Council shells out to install and remove parking spaces at beauty spot

Plastic bollards now line the roadside at Loch Morlich after work to install parking spaces was halted by environmental campaigners.

Over £170,000 of taxpayers’ money has been spent installing and then removing parking spaces at one of Scotland’s most popular beauty spots.

Prominent plastic bollards now line the roadside at Loch Morlich in the Cairngorms Park in an effort to deter drivers.

Work to install dedicated parking spaces beside the loch was abruptly halted last year after environmental campaigners intervened.

They had complained that the work had inflicted catastrophic damage to ancient trees and fragile plant life.

Highland Council, the Cairngorms National Park Authority and another Scottish Government agency Forestry and Land Scotland have since planted bollards on a long stretch of the road.

The council’s convener Bill Lobban described the decision as “horrendous”.

He said: “This is meant to be the jewel in the crown in the national park and what we’ve got is something like outside a major motorway with all these bollards. It’s ridiculous.

“Since the bollards have gone in, people have been driving over the top of them. They’re now parking on the opposite side of the road, which we’ve always tried to avoid.

“We’re trying to keep traffic flowing through Glenmore and now they’re parking on the opposite side of the road again.”

Tess Jones, a member of the Badenoch & Strathspey Conservation Group which added: “We welcome the reinstatement work being done and we believe that was undertaken carefully.

“But we’re disappointed that the agencies didn’t manage to get the work prescribed by technical expert – an arboriculturist – done within the dormancy period of the trees, which is what the recommendation was.”

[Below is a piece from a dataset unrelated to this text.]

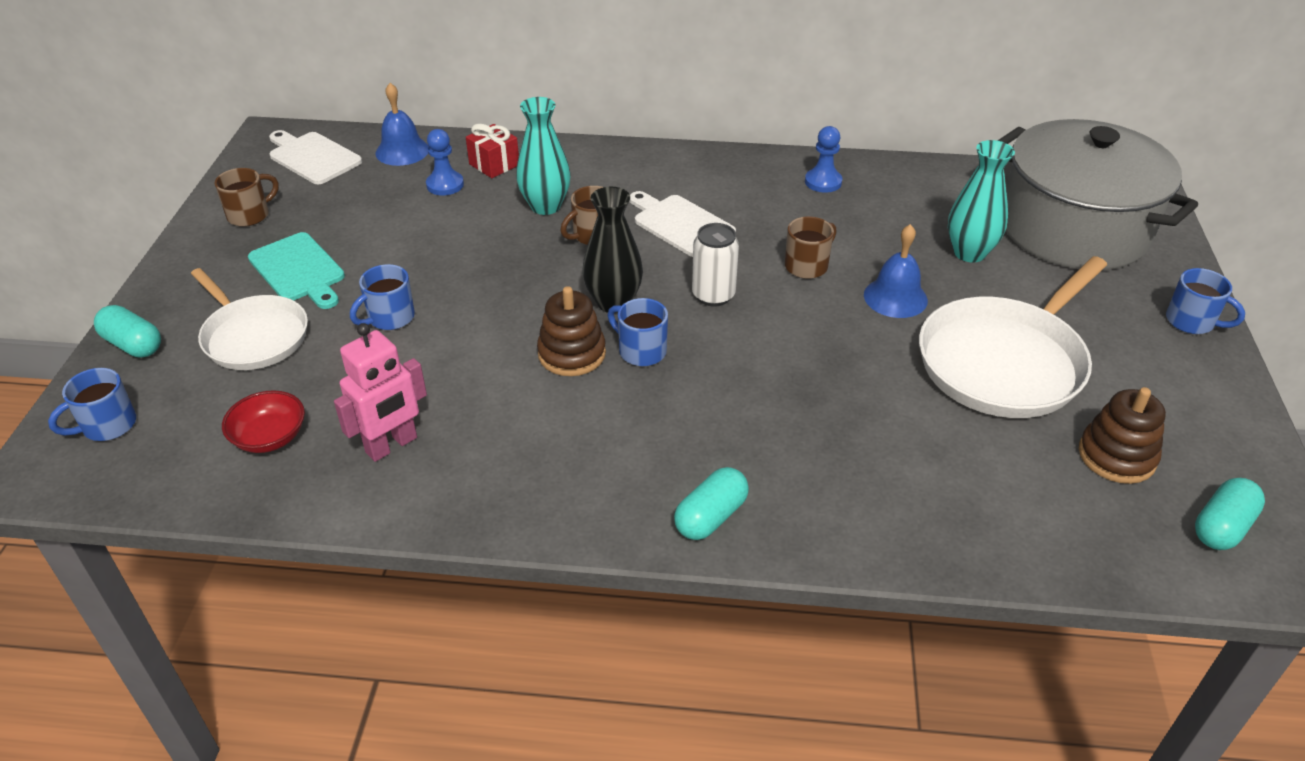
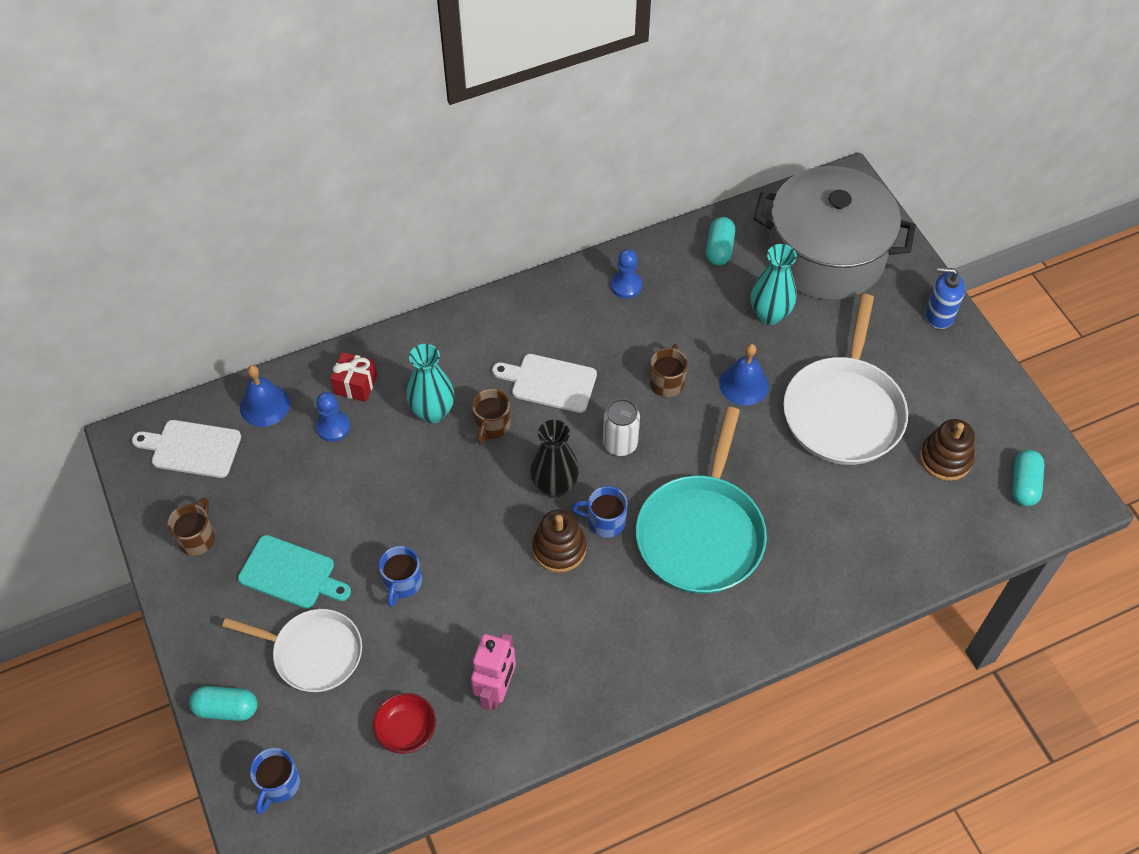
camera: 30 degrees left, 15 degrees up
(711, 517) = (738, 634): turquoise capsule -> turquoise capsule (719, 249)
(742, 403) = (701, 533): none -> turquoise pan
(1191, 322) = (939, 315): blue mug -> blue soap dispenser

Forestry and Land Scotland which owns the land that was used is working with the other organisations to seek a solution.

It includes discussions with the council about eight car parking areas it currently provides and how they can best be managed.

It also plans to open the nearby “Hayfield” as a temporary overflow car park on the busiest days this summer, once the council grants permission.

Local businessman Neil Highmore, who owns Loch Morlich Watersports, said:  “It’s appalling. We’ve people in Aviemore eating out of foodbanks and the council’s wasting £170,000 on a problem they created themselves.

“It’s been really detrimental to our business. The council have mucked up the parking thoroughly and made the place look terrible with their bollards.”

He urged the local authorities to reinstate the original, informal parking to ease congestion in the busiest weeks.

Highland Council’s economy and infrastructure committee chairman Ken Gowans promised to work with the local community to sort the issue.

Asked if the financial waste was an embarrassment, he said the costs of such projects in the future would ultimately be funded by a “transient visitor levy”.